To motivate myself here, I picked up better quality shower gels and lotions from Bath and Body Works. (PSA: Their semi-annual sale is amazing, and I get a year's worth of stuff for like $30.) For whatever reason, this helps me find joy in something that's unfortunately a chore for many people with chronic pain. Maybe it's because I like everything around me to smell wonderfully all the time? It would explain my candle obsession...
3. Clothes I actually like
On days when I'm not obligated to be a real person, it's easy for me to put on something purely with comfort in mind. And I really enjoy and need that some days, but I've also found it can keep me stuck in a rut. There's something empowering and energizing about simply wearing clothes I look nice in, blow-drying my hair and putting on makeup. (That last one is the absolute hardest, and I'm still not sure why.)

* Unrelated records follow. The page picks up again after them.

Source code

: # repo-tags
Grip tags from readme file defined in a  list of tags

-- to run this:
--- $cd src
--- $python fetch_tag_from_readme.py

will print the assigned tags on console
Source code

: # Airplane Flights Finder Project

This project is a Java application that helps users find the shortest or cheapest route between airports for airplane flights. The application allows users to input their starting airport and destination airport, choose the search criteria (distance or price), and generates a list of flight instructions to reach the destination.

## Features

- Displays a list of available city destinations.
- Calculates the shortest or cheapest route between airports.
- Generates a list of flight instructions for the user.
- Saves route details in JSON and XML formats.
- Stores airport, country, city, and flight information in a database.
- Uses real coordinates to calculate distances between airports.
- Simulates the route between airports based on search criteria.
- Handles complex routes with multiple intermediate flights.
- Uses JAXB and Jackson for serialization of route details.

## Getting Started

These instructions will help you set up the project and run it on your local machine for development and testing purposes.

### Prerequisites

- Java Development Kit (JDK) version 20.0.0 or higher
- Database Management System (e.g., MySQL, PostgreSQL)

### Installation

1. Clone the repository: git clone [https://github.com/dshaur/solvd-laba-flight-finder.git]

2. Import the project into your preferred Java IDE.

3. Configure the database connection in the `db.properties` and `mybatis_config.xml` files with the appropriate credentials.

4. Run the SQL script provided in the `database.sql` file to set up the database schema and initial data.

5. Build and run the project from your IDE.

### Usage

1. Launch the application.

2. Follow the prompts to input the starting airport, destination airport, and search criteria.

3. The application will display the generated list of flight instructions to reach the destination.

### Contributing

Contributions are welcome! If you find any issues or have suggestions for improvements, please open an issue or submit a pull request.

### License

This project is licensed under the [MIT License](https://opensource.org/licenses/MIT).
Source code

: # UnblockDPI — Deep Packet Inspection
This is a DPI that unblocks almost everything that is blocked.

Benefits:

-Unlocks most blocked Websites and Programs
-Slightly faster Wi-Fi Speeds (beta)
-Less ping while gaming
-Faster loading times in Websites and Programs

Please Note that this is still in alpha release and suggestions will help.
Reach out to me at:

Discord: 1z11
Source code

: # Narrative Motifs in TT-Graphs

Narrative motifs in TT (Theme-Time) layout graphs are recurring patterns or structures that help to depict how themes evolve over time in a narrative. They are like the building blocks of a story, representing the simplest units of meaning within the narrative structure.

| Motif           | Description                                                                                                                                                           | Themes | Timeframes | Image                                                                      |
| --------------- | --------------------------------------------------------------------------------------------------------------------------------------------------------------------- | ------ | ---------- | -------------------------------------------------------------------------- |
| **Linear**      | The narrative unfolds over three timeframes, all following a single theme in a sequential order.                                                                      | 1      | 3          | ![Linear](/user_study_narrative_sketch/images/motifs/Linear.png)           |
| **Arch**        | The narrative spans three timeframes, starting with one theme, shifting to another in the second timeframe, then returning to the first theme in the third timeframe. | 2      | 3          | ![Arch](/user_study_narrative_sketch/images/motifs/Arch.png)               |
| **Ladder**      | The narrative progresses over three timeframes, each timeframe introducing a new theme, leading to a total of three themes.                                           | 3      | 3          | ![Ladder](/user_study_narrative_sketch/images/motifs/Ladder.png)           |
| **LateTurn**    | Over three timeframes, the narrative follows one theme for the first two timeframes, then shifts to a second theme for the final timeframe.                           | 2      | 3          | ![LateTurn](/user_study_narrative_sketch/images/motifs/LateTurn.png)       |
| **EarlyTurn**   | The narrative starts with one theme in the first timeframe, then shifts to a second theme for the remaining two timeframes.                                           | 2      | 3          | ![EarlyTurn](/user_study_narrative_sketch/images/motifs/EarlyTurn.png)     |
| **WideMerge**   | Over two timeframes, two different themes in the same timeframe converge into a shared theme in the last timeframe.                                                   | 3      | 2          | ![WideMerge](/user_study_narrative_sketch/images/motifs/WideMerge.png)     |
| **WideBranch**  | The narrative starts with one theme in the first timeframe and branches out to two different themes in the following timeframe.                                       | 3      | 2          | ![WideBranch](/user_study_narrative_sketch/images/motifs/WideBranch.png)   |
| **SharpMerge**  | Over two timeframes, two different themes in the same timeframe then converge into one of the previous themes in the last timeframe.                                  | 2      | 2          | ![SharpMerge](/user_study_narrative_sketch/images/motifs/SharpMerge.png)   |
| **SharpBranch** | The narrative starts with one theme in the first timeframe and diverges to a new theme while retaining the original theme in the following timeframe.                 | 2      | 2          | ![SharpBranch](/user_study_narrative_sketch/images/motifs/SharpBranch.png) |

For a while, I didn't really understand how someone could find joy in clothing. I wore things I liked, but I always played it safe. Lately, I've challenged myself to wear things that are a little bolder and little less mainstream because that's how I've always wanted to dress. (If you know who Noel Fielding is, he's been my inspiration to break out of my comfort zone.) And I end up being proud of myself and finding joy in something that's hard to do when you're fighting pain and fatigue.
I also get literally 90 percent of my clothes from thrift shops, which is a joy on its own for me.
You may not find joy in the same things I do. It might not even be "things" for you and might be experiences or people or feelings or something else. But whatever it is, I encourage you to find ways to weave them into your daily routine. It makes self-care a lot less daunting and much more natural.